<<<<
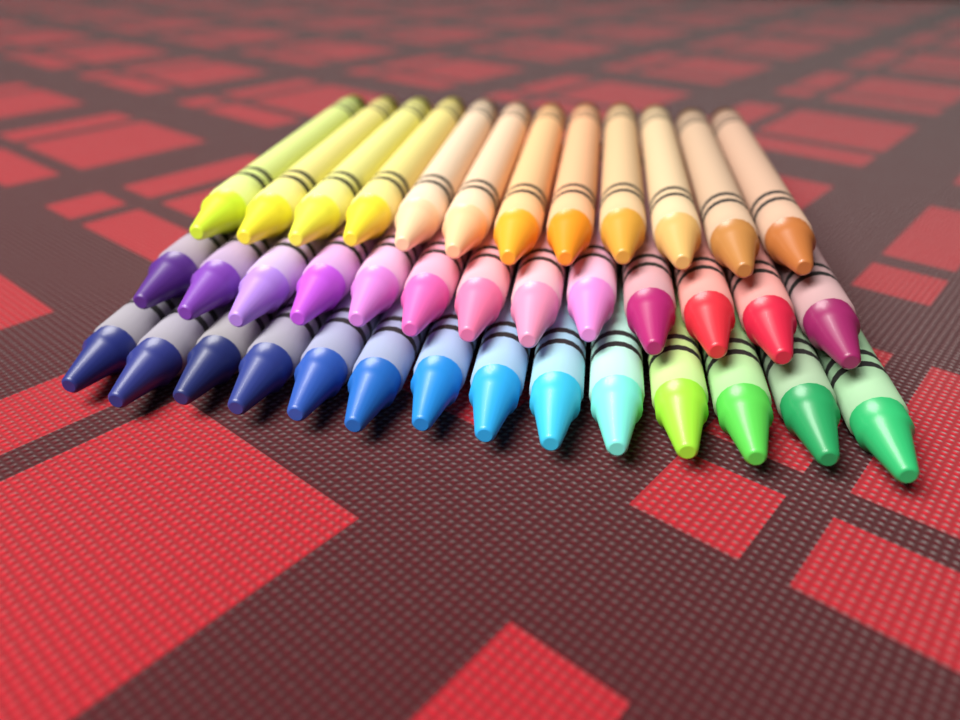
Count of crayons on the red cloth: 39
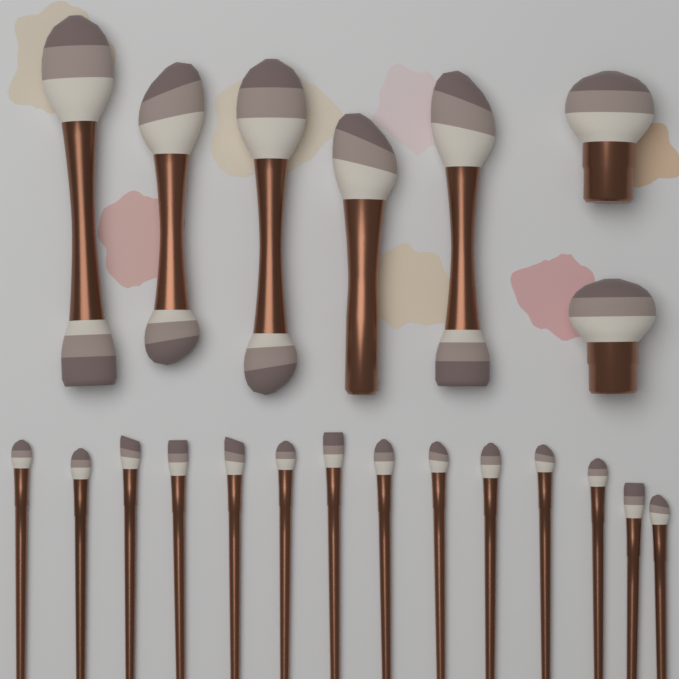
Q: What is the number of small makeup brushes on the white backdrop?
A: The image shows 14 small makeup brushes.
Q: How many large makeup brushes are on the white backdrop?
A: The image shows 7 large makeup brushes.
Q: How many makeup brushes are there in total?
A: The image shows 21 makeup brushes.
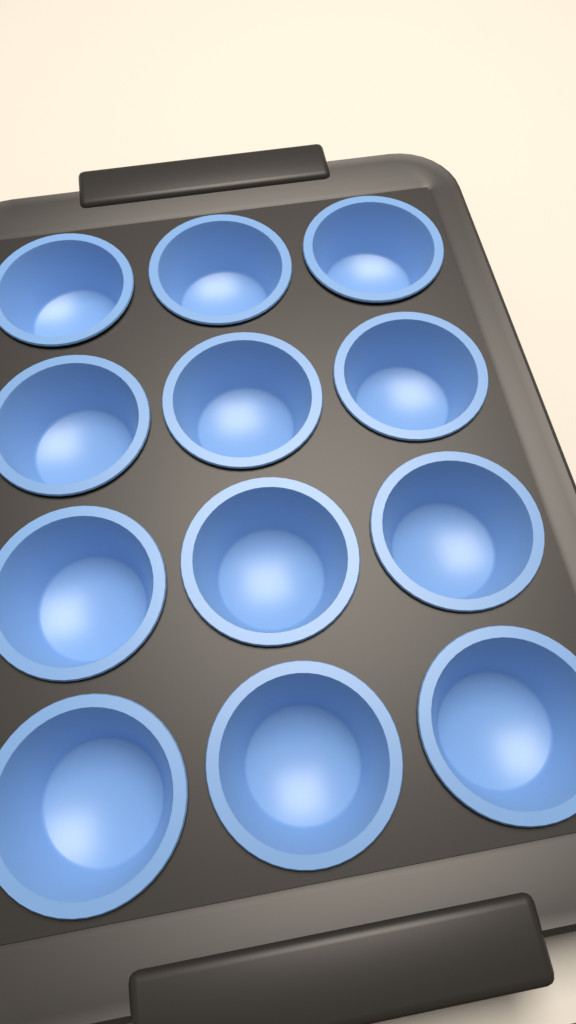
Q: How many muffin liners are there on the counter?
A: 12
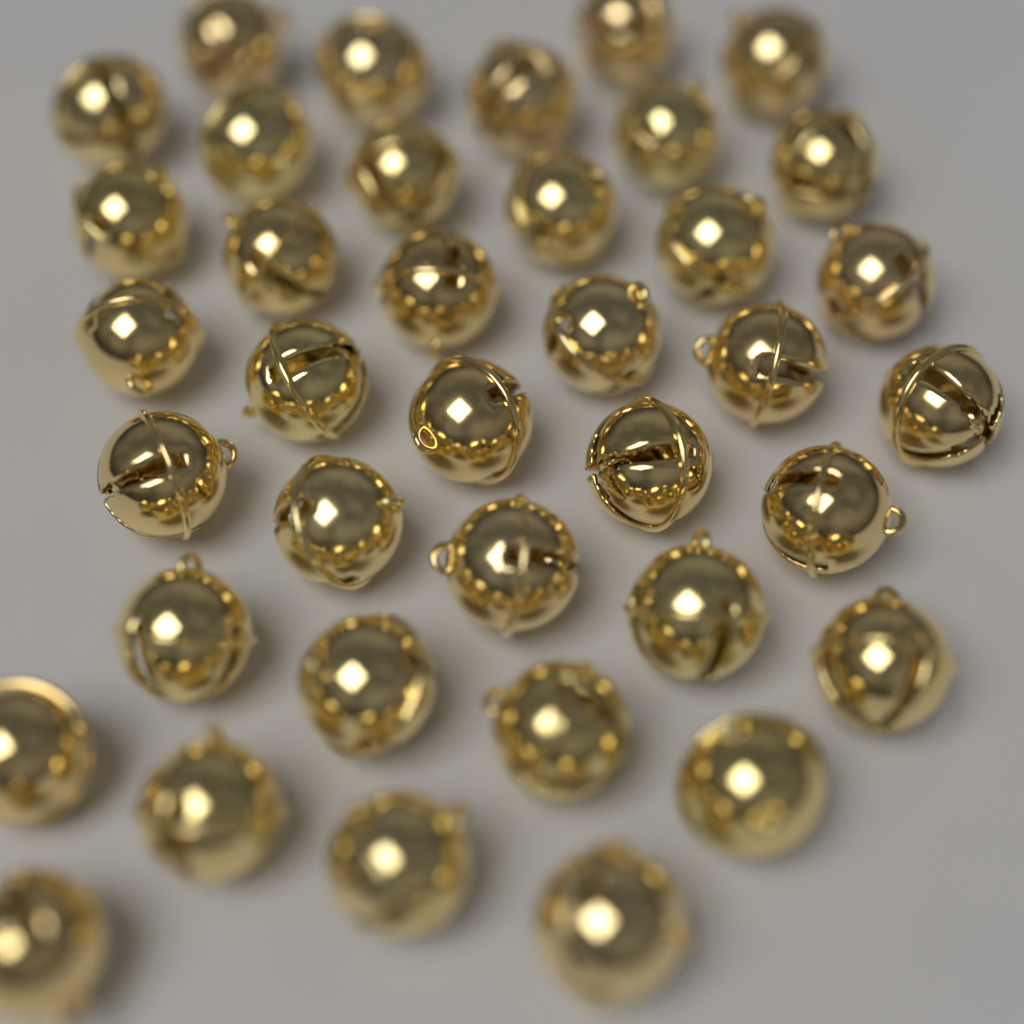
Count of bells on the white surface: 38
>>>>
Written problem >>
Copy every line of the records above word for word, leaving out the pictures.

Solution to the exercise >>
Count of crayons on the red cloth: 39
Q: What is the number of small makeup brushes on the white backdrop?
A: The image shows 14 small makeup brushes.
Q: How many large makeup brushes are on the white backdrop?
A: The image shows 7 large makeup brushes.
Q: How many makeup brushes are there in total?
A: The image shows 21 makeup brushes.
Q: How many muffin liners are there on the counter?
A: 12
Count of bells on the white surface: 38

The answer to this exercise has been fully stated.